In a BBC article of the possible long term effects of our COVID-19 pandemic circling around the climate revolution, BBC wrote off of satellite data that revealed the drastic drop in atmospheric levels of nitrogen dioxide and how some regions in the world have dropped close to 30-40 percent. The slow down of the world has also dropped 2020’s CO2 emissions by 8 percent.

Former Stillwater 2020 graduate, Ivy Lariviere, was questioned for her opinion on this research. Lariviere explained, “I definitely think that there will be a rise in CO2 emissions, but I don’t think it’ll be as much as what it was before the pandemic.” 

She agrees that the newer advancements of staying at home will help us to keep our emissions down as more and more people will not be commuting, but staying at home.

In an interview of how this pandemic is changing our world, Professor Emily Landon from the University of Chicago expressed how she hopes more medical centers will go back in time a little by reusing gowns and masks by getting them laundered, helping us by cutting back on our medical waste by huge percentages.

After hearing of Professor Landon’s hope and opinion, Dr. Malaney explained how the Stillwater Health Partners Clinic is already reusing and getting their gowns laundered. She explained how in the non-surgical fields, it’s easier for them to be able to reuse them without the worry of cross contamination.

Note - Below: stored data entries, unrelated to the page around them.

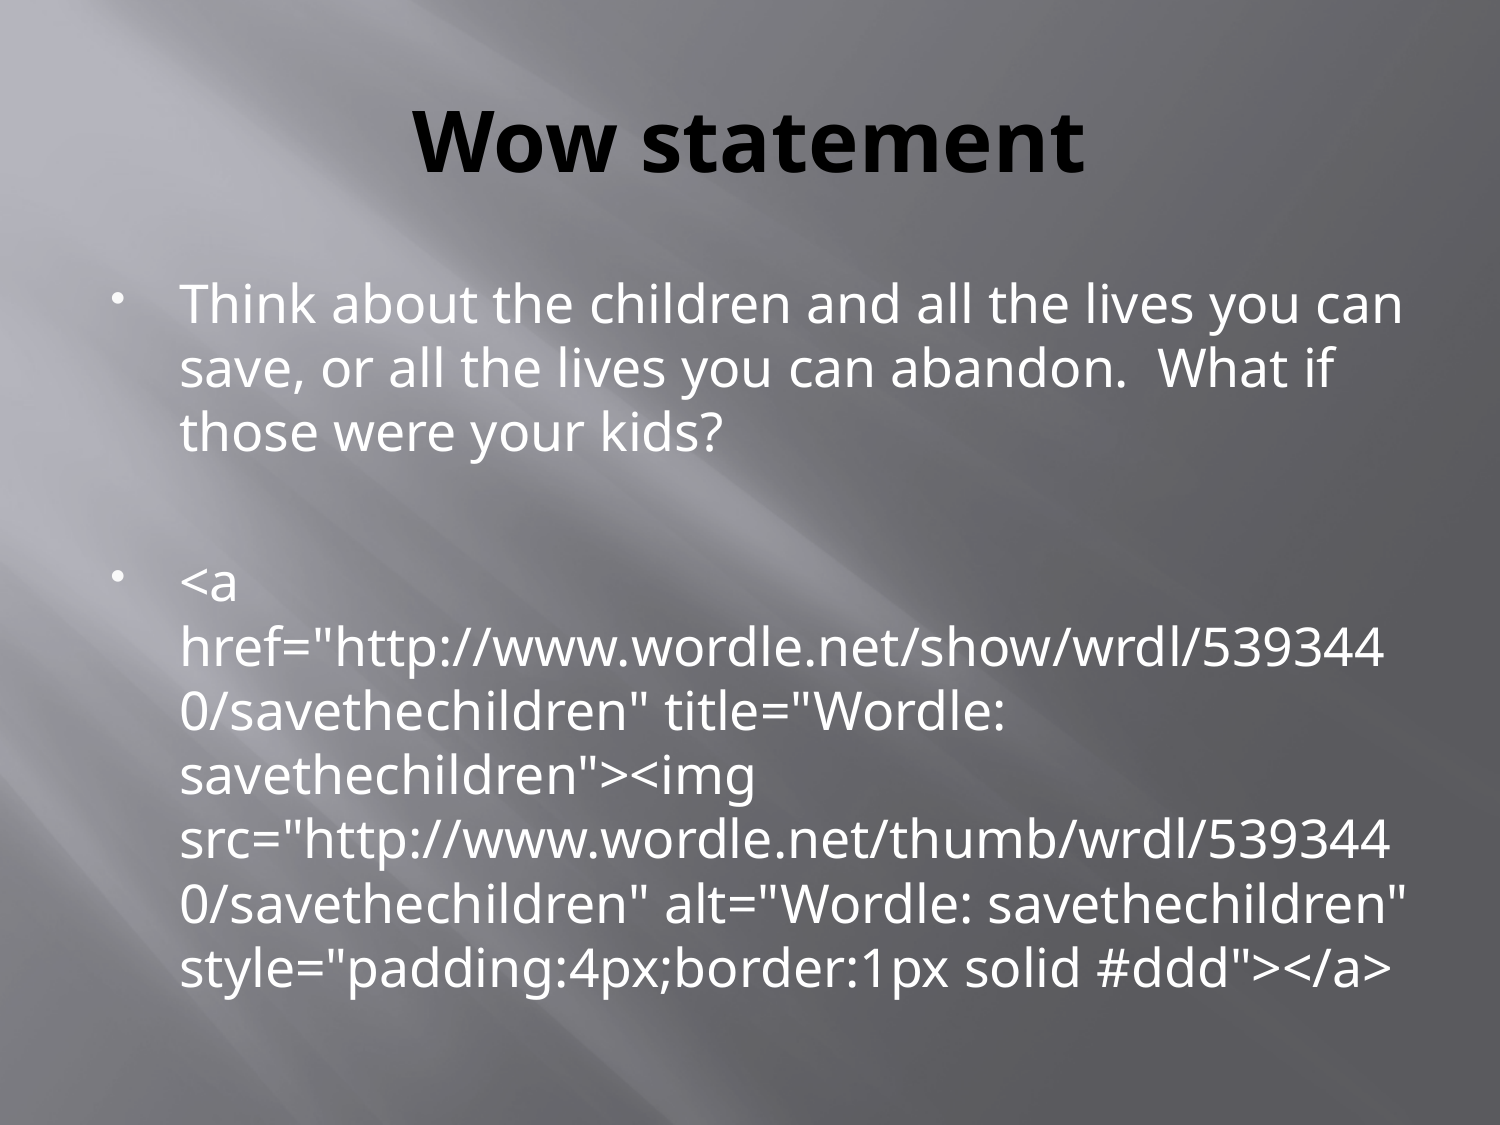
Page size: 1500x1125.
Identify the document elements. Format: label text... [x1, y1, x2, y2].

title Wow statement [75, 45, 1425, 233]
list Think about the children and all the lives you can save, or all the lives you can abandon. What if those were your kids? <a href="http://www.wordle.net/show/wrdl/5393440/savethechildren" title="Wordle: savethechildren"><img src="http://www.wordle.net/thumb/wrdl/5393440/savethechildren" alt="Wordle: savethechildren" style="padding:4px;border:1px solid #ddd"></a> [75, 262, 1425, 1035]
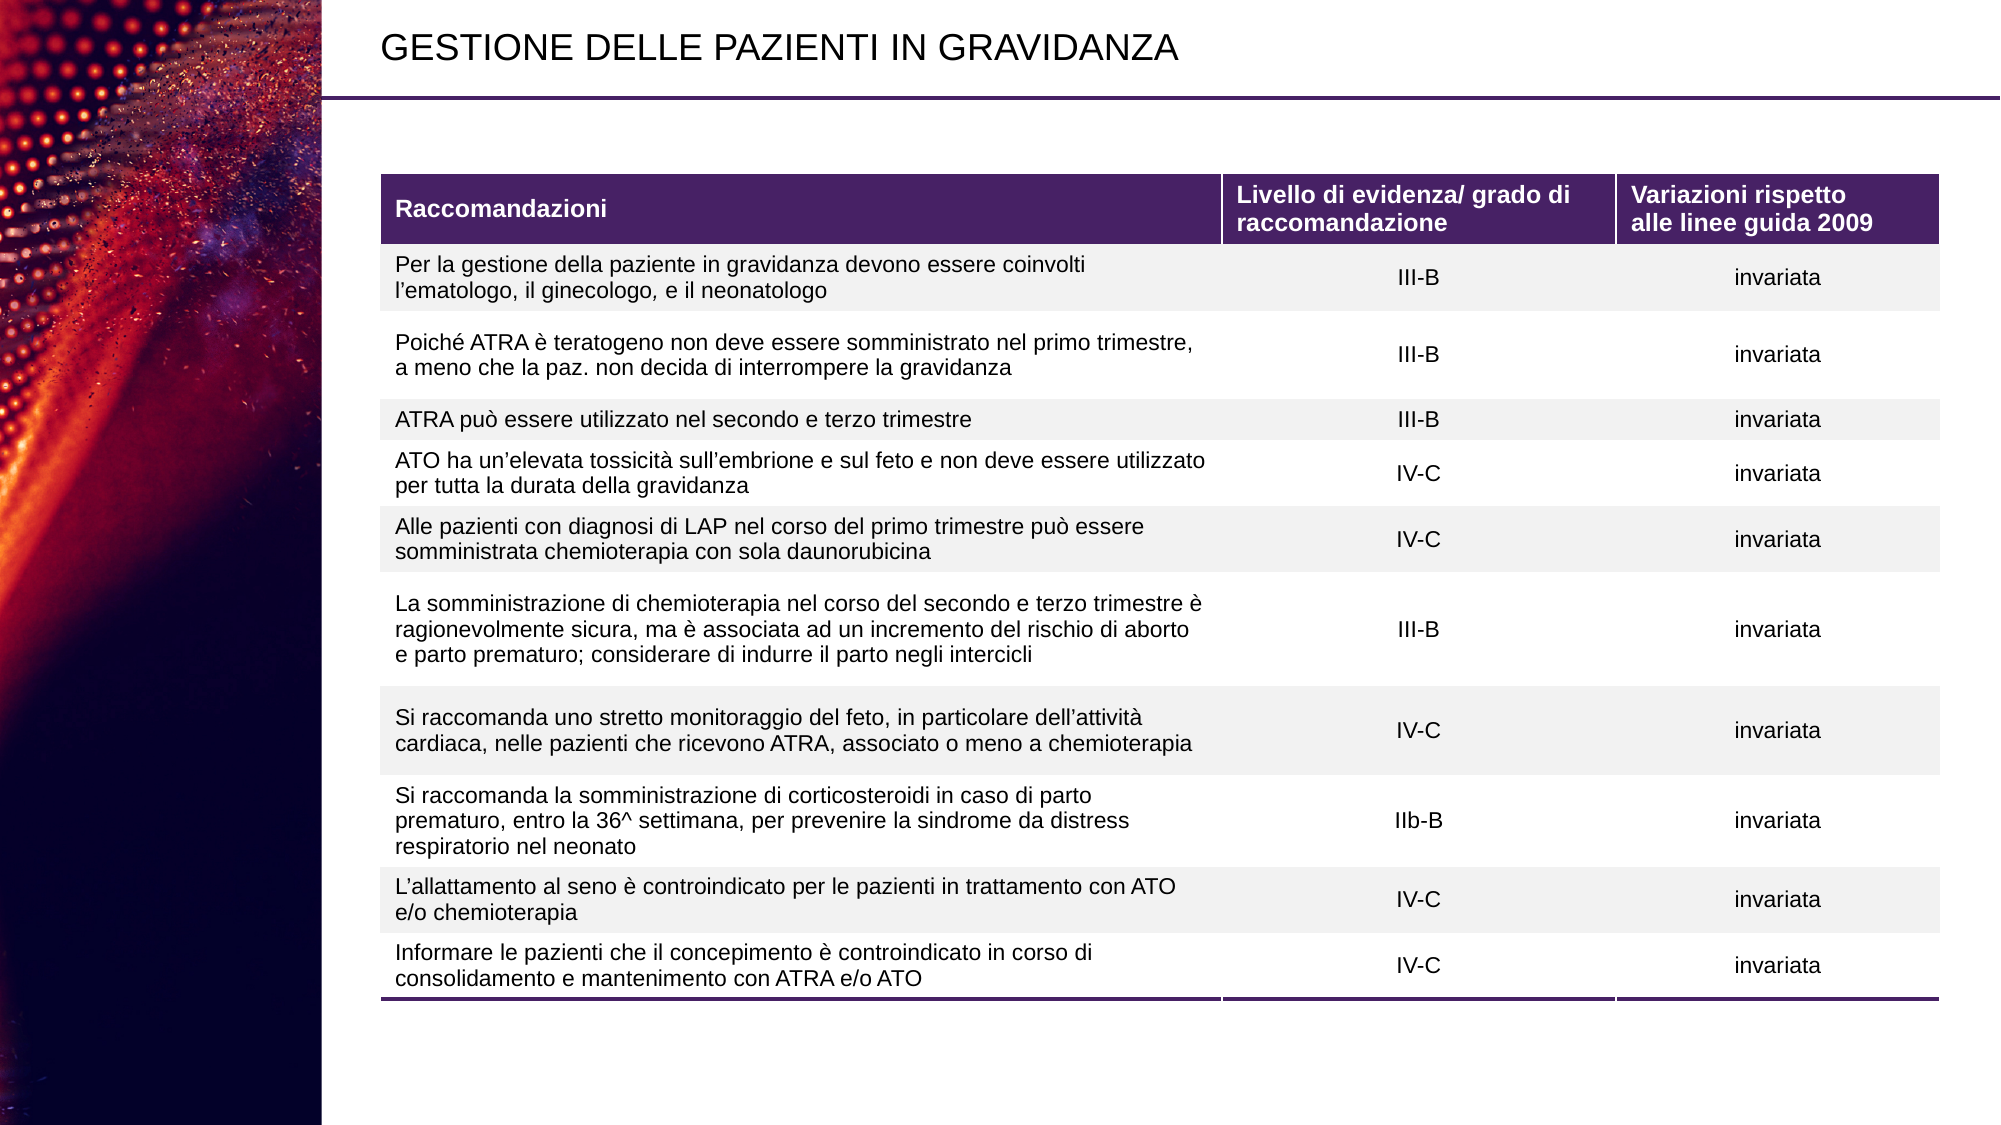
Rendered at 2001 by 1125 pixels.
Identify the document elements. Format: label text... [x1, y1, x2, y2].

table_cell invariata [1616, 867, 1940, 933]
table_cell ATO ha un’elevata tossicità sull’embrione e sul feto e non deve essere utilizzato per tutta la durata della gravidanza [380, 440, 1222, 506]
table_cell III-B [1222, 244, 1616, 311]
table_cell IV-C [1222, 686, 1616, 775]
table_cell L’allattamento al seno è controindicato per le pazienti in trattamento con ATO e/o chemioterapia [380, 867, 1222, 933]
table_header Raccomandazioni [381, 174, 1221, 244]
table_cell invariata [1616, 399, 1940, 440]
table_header Livello di evidenza/ grado di raccomandazione [1223, 174, 1615, 244]
table_cell Si raccomanda la somministrazione di corticosteroidi in caso di parto prematuro, entro la 36^ settimana, per prevenire la sindrome da distress respiratorio nel neonato [380, 775, 1222, 867]
table_cell IIb-B [1222, 775, 1616, 867]
table_cell Per la gestione della paziente in gravidanza devono essere coinvolti l’ematologo, il ginecologo, e il neonatologo [380, 244, 1222, 311]
table_cell ATRA può essere utilizzato nel secondo e terzo trimestre [380, 399, 1222, 440]
table_cell IV-C [1222, 867, 1616, 933]
table_cell Poiché ATRA è teratogeno non deve essere somministrato nel primo trimestre, a meno che la paz. non decida di interrompere la gravidanza [380, 311, 1222, 399]
table_cell invariata [1616, 440, 1940, 506]
table_cell III-B [1222, 311, 1616, 399]
table_cell invariata [1617, 933, 1939, 997]
table_cell La somministrazione di chemioterapia nel corso del secondo e terzo trimestre è ragionevolmente sicura, ma è associata ad un incremento del rischio di aborto e parto prematuro; considerare di indurre il parto negli intercicli [380, 572, 1222, 686]
table_cell invariata [1616, 244, 1940, 311]
title GESTIONE DELLE PAZIENTI IN GRAVIDANZA [365, 0, 2000, 98]
table_cell invariata [1616, 686, 1940, 775]
table_header Variazioni rispetto alle linee guida 2009 [1617, 174, 1939, 244]
table_cell invariata [1616, 775, 1940, 867]
table_cell IV-C [1222, 506, 1616, 572]
table_cell invariata [1616, 311, 1940, 399]
table_cell III-B [1222, 572, 1616, 686]
table_cell Alle pazienti con diagnosi di LAP nel corso del primo trimestre può essere somministrata chemioterapia con sola daunorubicina [380, 506, 1222, 572]
table_cell Informare le pazienti che il concepimento è controindicato in corso di consolidamento e mantenimento con ATRA e/o ATO [381, 933, 1221, 997]
table_cell Si raccomanda uno stretto monitoraggio del feto, in particolare dell’attività cardiaca, nelle pazienti che ricevono ATRA, associato o meno a chemioterapia [380, 686, 1222, 775]
table_cell invariata [1616, 572, 1940, 686]
table_cell III-B [1222, 399, 1616, 440]
table_cell invariata [1616, 506, 1940, 572]
picture [0, 0, 322, 1125]
table_cell IV-C [1223, 933, 1615, 997]
table_cell IV-C [1222, 440, 1616, 506]
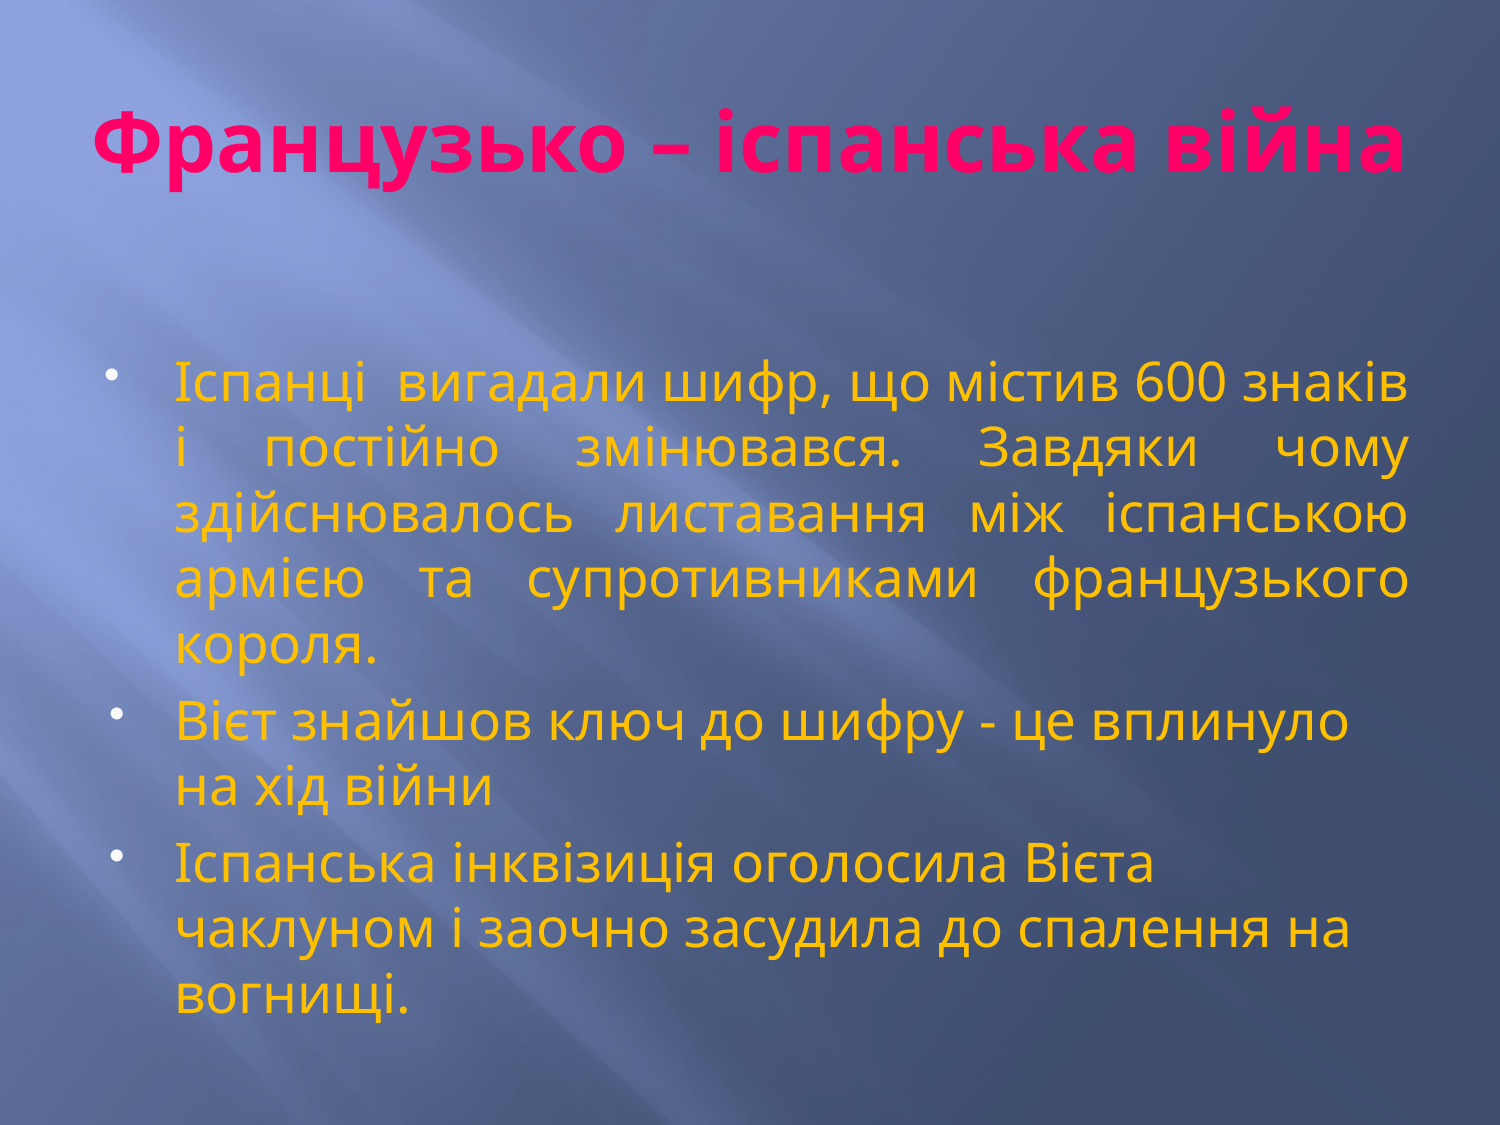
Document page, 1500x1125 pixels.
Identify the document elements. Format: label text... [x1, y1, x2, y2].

title Французько – іспанська війна [75, 45, 1425, 233]
list Іспанці вигадали шифр, що містив 600 знаків і постійно змінювався. Завдяки чому здійснювалось листавання між іспанською армією та супротивниками французького короля. Вієт знайшов ключ до шифру - це вплинуло на хід війни Іспанська інквізиція оголосила Вієта чаклуном і заочно засудила до спалення на вогнищі. [75, 262, 1425, 1035]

On the point of reusing masks Malaney expressed how surgical masks are better, by a big enough extent, at trapping particles that reusing cloth masks in a medical field would be too tricky and risky for people’s health.

As some medical facilities take a couple steps back in time with cloth gowns, a McKinsey Global Survey of executives found that digitization of online interaction has been accelerated by three to four years just in this single year of 2020.

Lariviere purely believes and said, “the pandemic was a gateway for so much more online use,” She goes on to explain how things for work and education were sped along but also technology for entertainment, giving an example of theater production.

The new year of 2021 is becoming to be known and named as the year of hope. After 2020 everyone is sceptical of what more is to come but with news of two new vaccines, our hope for the future is looking stronger and greater even though our lives may never be the same as they were before.